Social Media in the last few years have brought biggest impact across borders – be it, Tahrir Square revolution, Ice Bucket Challenge, which mobile to buy, how we order and pay for lunch or identifying a fine dining place and going Dutch while sharing the bill. Social Media is already bring disruptions in terms of which bank to trust, what they can expect from a bank in terms of services, lend a voice to their dissatisfaction. Which in turn means, banks have to be on the same Social Media listening to their customers, selling their services and also ultimately, attracting new customers, retaining the customers and more importantly, becoming “The Goto Bank” if the customer has multiple accounts.
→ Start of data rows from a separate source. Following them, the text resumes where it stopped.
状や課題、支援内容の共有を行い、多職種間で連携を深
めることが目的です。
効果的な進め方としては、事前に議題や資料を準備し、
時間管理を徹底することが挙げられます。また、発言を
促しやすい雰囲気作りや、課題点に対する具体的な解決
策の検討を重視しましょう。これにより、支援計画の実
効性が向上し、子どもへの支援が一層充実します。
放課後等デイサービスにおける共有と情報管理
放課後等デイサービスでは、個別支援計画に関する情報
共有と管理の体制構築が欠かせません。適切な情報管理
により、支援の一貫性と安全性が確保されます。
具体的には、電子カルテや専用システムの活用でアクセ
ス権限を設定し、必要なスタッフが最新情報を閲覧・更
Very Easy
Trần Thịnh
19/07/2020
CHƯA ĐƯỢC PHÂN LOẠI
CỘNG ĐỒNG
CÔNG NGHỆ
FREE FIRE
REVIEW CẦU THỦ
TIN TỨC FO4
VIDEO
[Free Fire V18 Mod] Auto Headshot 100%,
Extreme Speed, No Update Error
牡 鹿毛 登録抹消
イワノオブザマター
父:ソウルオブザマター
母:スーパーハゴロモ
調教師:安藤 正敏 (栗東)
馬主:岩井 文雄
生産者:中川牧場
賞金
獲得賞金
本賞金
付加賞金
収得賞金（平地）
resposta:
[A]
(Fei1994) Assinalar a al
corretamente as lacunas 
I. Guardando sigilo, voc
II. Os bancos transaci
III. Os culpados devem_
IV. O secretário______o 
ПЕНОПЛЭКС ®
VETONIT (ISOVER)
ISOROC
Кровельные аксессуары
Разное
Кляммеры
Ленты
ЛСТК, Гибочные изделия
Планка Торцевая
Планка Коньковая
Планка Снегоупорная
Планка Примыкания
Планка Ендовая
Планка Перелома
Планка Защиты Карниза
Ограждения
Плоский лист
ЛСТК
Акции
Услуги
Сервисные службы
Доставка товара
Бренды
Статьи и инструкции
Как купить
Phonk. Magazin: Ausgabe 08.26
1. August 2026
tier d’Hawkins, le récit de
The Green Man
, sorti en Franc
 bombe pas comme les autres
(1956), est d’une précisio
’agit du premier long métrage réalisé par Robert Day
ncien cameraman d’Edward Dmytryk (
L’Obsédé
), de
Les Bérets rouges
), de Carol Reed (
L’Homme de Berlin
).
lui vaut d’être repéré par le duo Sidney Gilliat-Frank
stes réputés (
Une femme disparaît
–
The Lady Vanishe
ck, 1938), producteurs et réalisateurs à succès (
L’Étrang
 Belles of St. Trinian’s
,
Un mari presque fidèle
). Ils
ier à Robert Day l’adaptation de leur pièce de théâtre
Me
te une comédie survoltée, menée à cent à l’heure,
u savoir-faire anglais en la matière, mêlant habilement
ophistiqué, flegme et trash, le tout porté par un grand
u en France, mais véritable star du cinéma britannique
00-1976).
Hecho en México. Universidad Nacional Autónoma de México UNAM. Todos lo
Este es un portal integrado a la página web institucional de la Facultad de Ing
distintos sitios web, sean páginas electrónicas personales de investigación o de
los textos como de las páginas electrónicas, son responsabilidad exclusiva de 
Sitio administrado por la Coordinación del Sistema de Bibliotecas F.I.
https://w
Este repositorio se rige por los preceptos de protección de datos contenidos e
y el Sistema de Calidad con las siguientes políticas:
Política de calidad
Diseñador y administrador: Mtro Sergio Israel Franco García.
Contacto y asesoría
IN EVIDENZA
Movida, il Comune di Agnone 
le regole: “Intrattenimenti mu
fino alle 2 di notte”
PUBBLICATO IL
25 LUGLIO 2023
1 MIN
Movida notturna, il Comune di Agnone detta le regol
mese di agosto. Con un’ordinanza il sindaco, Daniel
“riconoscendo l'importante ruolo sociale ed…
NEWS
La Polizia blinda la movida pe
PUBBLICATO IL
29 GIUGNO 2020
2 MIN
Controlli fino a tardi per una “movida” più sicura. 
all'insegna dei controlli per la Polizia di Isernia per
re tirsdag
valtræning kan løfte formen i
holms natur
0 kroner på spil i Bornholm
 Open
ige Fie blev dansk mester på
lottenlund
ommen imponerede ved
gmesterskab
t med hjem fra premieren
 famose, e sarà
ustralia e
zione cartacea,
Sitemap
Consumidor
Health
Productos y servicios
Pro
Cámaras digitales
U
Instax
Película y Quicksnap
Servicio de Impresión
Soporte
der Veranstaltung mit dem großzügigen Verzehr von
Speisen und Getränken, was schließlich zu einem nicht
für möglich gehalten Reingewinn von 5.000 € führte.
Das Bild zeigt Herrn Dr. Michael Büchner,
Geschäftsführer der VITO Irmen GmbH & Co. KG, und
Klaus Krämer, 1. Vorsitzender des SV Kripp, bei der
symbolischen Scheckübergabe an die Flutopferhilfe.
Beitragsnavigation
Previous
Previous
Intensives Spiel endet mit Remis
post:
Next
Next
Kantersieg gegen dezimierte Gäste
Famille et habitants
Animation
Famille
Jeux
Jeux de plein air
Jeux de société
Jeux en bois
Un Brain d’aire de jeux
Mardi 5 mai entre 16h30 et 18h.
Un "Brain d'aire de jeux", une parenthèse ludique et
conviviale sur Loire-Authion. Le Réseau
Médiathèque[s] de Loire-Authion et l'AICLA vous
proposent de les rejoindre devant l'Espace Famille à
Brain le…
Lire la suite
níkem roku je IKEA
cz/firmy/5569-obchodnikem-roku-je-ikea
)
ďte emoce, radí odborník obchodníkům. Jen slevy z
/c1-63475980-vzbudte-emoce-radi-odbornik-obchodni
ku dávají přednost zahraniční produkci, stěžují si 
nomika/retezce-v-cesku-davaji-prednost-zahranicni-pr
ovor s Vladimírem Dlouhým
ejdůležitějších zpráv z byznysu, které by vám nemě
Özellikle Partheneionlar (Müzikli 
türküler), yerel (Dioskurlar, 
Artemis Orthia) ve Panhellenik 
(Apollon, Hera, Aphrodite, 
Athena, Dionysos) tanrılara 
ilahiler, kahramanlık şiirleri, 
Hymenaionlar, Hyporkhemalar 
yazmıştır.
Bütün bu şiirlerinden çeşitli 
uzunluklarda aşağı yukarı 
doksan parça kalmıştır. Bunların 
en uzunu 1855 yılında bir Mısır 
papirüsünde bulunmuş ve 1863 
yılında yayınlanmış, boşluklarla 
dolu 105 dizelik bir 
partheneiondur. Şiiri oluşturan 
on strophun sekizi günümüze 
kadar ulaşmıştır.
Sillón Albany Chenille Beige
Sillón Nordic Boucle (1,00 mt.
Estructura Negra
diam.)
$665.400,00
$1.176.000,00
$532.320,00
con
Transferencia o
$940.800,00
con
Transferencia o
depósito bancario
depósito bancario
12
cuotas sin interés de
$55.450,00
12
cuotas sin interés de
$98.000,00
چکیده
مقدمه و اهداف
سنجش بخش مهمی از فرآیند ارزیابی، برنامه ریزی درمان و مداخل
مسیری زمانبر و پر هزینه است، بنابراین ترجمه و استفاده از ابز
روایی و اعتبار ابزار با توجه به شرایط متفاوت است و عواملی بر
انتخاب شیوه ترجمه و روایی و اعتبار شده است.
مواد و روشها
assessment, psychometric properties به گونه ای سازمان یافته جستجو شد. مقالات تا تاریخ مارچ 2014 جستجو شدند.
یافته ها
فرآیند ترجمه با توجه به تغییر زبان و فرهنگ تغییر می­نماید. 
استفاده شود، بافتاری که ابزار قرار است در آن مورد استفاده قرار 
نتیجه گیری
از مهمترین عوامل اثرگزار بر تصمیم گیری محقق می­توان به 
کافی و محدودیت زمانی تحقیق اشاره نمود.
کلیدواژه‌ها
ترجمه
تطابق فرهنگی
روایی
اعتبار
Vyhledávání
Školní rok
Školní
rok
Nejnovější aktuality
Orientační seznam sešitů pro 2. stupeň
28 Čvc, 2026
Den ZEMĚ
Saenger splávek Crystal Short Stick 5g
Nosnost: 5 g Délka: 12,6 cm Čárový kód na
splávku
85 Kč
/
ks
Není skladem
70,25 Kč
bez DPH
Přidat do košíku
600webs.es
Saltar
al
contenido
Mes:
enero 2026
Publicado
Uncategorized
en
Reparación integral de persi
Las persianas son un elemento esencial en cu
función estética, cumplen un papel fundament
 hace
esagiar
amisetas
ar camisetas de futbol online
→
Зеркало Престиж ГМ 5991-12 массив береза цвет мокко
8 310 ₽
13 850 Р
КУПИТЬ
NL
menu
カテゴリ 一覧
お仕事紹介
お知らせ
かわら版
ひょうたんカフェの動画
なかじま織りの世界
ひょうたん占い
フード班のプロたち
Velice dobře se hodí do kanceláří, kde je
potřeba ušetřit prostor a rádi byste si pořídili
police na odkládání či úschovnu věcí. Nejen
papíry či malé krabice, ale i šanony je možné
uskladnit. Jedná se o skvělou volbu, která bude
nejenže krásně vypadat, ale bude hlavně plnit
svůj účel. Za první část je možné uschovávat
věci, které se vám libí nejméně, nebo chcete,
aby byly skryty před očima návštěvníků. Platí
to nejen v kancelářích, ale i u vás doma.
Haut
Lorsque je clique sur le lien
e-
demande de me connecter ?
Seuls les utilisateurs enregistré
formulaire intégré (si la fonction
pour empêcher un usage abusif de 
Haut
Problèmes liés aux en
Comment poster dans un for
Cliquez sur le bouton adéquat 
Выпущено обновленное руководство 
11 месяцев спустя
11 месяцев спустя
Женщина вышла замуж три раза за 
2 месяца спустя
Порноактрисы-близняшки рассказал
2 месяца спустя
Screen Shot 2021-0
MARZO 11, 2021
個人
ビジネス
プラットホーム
As an example, what could not have been expected few years back, in Kenya, one of our prestigious client’s Twitter handle (@ChaseBankKenya) uses Twitter to connect, launch and share CSR activities, and address customers’ queries and concerns very effectively. That is, The Reach factor.
Another silent thing happening behind the walls in a bank is called Data Analytics or Big Data. These churn out unprecedented insights into customer behavior and preferences, driving extremely focused strategies. These also help customers to understand their spend analysis, plan their budgets, financial goal management etc.
Apart from these key components, there are several others which could make the bank more “digital” – chat and video discussion facilities to bring bank closer to the customer when he/she needs it, or educating customers through online tutorials like financial literacy, tax planning, etc., integrating various solutions and systems in the bank to reduce data replication and redundancy and helping the bank make more Straight Through Processing systems there by reducing errors, cost of operations, and increasing efficiency in the entire system. Banks could significantly increase seamless data exchange with others partners like regulatory bodies, clients, government bodies thus making entire process much more transparent and efficient.
Finally, the big question is what should be achieved from the big task list to call a bank “Digital Bank”? Just like in fitness, there is no single solution or the right solution. Each bank has to define its own strategy, execution plan to reach the goal of customer delight, operation efficiency, and overall share holders’ enhanced value.